Ne Türk, Ne Tabip, Ne De Birlik!

Hayatta kalmak insanın en temel dürtülerinden birisi. Hal böyle olunca sadece ülkemizde değil dünyada herkesin gözü kulağı Korona virüs salgınında. Hangi hükümet hangi tedbirleri aldı, hangi ülkede kaç vaka görüldü, kaç ölü var, virüs nerelere yayıldı hep beraber takip ediyoruz. Doğrusu toplumun gösterdiği farkındalığı ve uyumu takdir etmek gerekiyor. Bakmayın siz bazı sorumsuz insanlara. Yurt dışından gelip elini kolunu sallayarak ortalıkta dolaşanlar; salgın hastalık olmasa bile gayet sağlıksız olan pis, izbe, havasız, dar gece kulüplerini hınca hınç dolduranlar; okulların tatil olmasını fırsat bilip kendini AVM'lere atanlar; 'sanata darbe vuruluyor' diyerek sanatsal etkinliklerin iptal edilmesinden muhalefet devşirmeye çalışanlar maalesef var. Ancak toplumun makul, sağduyulu çoğunluğu meselenin ciddiyetini anlamış durumda. Hükümetin aldığı tedbirleri elinden geldiğince uyguluyor, kalabalığa karışmadan köşesine çekilmeye gayret ediyor, mümkün olduğunca az kişiyle görüşerek kendini izole ediyor. Özetle üzerine düşeni yaparak sabırla bu beladan kurtulmayı bekliyor.

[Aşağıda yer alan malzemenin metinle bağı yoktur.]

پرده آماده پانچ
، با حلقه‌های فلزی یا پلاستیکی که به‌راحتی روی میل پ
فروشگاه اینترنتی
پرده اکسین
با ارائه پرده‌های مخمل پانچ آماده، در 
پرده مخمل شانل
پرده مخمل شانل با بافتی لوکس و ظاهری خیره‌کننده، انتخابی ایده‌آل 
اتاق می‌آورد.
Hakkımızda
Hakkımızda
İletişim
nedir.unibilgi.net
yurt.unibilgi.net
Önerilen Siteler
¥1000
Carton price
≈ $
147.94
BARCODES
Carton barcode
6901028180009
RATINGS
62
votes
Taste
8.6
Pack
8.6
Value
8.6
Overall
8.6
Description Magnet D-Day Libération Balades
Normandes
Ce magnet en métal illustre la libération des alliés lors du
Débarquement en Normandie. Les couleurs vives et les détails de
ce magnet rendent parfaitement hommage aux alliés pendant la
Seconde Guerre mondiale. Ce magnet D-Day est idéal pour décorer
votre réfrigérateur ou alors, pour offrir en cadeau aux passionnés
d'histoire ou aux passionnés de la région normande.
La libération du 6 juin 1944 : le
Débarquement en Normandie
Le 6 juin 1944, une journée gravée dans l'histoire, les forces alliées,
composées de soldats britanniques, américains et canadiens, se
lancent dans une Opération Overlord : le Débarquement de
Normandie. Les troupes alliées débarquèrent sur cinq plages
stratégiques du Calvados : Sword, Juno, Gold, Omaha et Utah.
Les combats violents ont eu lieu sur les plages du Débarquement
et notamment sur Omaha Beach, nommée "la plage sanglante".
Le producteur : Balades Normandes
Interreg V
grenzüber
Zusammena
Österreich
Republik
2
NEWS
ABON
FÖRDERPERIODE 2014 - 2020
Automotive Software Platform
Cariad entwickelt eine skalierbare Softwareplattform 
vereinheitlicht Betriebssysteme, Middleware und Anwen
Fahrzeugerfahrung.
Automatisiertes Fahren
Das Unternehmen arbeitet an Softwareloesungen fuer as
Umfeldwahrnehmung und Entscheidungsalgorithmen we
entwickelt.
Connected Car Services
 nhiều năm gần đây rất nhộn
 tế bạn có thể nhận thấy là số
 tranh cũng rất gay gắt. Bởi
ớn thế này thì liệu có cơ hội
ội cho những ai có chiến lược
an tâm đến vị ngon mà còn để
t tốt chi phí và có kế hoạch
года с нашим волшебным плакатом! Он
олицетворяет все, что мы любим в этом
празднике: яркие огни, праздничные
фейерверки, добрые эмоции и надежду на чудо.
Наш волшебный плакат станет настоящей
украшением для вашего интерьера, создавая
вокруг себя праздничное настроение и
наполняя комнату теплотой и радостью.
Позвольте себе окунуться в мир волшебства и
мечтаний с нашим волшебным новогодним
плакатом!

Hükümetin aldığı tedbirlere zaten diyecek bir şey yok. Herkes konunun siyaset meselesi olmadığının farkında. Alınan tedbirler muhalefetten toplumun farklı kesimlerine kadar herkesin takdirini kazanmış durumda. En sevindirici olansa hükümetin tüm süreci şeffaf ve etkileşime açık bir şekilde yürütmesi. Gerekli olan her detay paniğe meydan vermeden toplumla paylaşılıyor. Dahası kamu toplumu dinliyor. Taleplere kulak tıkamıyor. Gereğini yapıyor.

Mesele artık sadece Sağlık Bakanlığı'nı ilgilendirmiyor. Adalet Bakanlığı acil olmayan duruşmaların ertelenmesini sağlıyor, okullar ve üniversiteler tatil ediliyor, sivil toplum örgütleri etkinliklerini iptal ediyor, belediyeler toplu organizasyonları durduruyor, kanaat önderleri salgının ciddiye alınması için açıklamalar yapıyor.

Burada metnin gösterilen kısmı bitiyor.